Skip to content

controller-runtime — Interview

Twenty questions interviewers ask Go engineers building Kubernetes operators. Brief, opinionated answers in the style senior engineers actually use in conversation.


Q1. What is an operator, and how is it different from a controller?

A controller is a control loop that reconciles a kind of resource. A operator is one or more controllers plus the CRDs they reconcile, packaged and deployed as an application that extends Kubernetes' API.

Said differently: every operator contains controllers; not every controller is part of an operator. The kubelet, the scheduler, and kube-controller-manager are all controllers but not operators.


Q2. Describe the reconcile loop in one paragraph.

Reconcile receives a Request{NamespacedName} from the work-queue, fetches the current object from the cache, compares it to desired state (encoded in the spec), and takes one step toward closing the gap — typically creating, updating, or patching dependent resources. It returns a Result indicating whether to requeue and an error indicating whether to backoff. It must be idempotent: two reconciles with the same input must converge to the same state.


Q3. What does manager.Manager actually do?

It owns the cache, the client, the work-queue infrastructure, leader election, the webhook server, metrics, and health endpoints. Controllers, runnables, and webhooks register with it; mgr.Start(ctx) boots them in dependency order and shuts them down on context cancellation.

Crucially, the manager owns one cache shared by all controllers — so two controllers watching the same kind cost one informer, not two.


Q4. Cache client vs. API reader — when do you pick which?

The cache client (mgr.GetClient()) reads from the in-memory informer cache. Fast, free, eventually consistent. Use it everywhere in Reconcile.

The API reader (mgr.GetAPIReader()) reads straight from the API server. Slow, costs QPS, strongly consistent. Use it for:

  • Verifying a write you just made.

+ + +

> [Problem 1]
Decide whether each statement agrees with the controller-runtime interview page, answering yes or no and quoting the words that settle it: (a) The kubelet counts as an operator. (b) All controllers share a single cache owned by the manager. (c) The API reader is eventually consistent.
> [Problem 2]
Please quote the controller-runtime interview page, beginning at the words "It owns the" and ending after "informer, not two.".
The data entries placed after this point are separate material from the controller-runtime interview page.

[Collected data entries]
+ + +

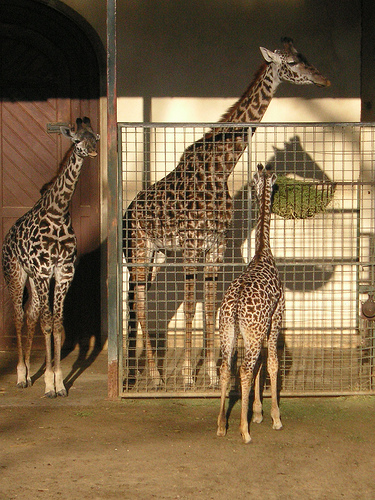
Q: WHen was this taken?
A: Daytime.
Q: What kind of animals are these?
A: Giraffes.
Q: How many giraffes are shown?
A: 3.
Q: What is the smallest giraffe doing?
A: Eating.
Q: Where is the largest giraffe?
A: Behind the fence.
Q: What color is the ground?
A: Brown.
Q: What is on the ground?
A: Dirt.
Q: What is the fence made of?
A: Metal.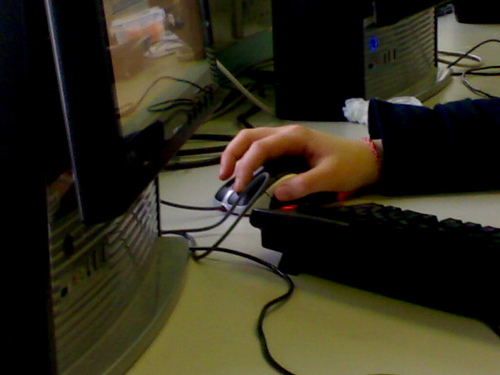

+ + +

> [Response area 1]
(a) No: "The kubelet, the scheduler, and kube-controller-manager are all controllers but not operators."
(b) Yes: "the manager owns one cache shared by all controllers"
(c) No: "Slow, costs QPS, strongly consistent."

> [Response area 2]
It owns the cache, the client, the work-queue infrastructure, leader election, the webhook server, metrics, and health endpoints. Controllers, runnables, and webhooks register with it; mgr.Start(ctx) boots them in dependency order and shuts them down on context cancellation.

Crucially, the manager owns one cache shared by all controllers — so two controllers watching the same kind cost one informer, not two.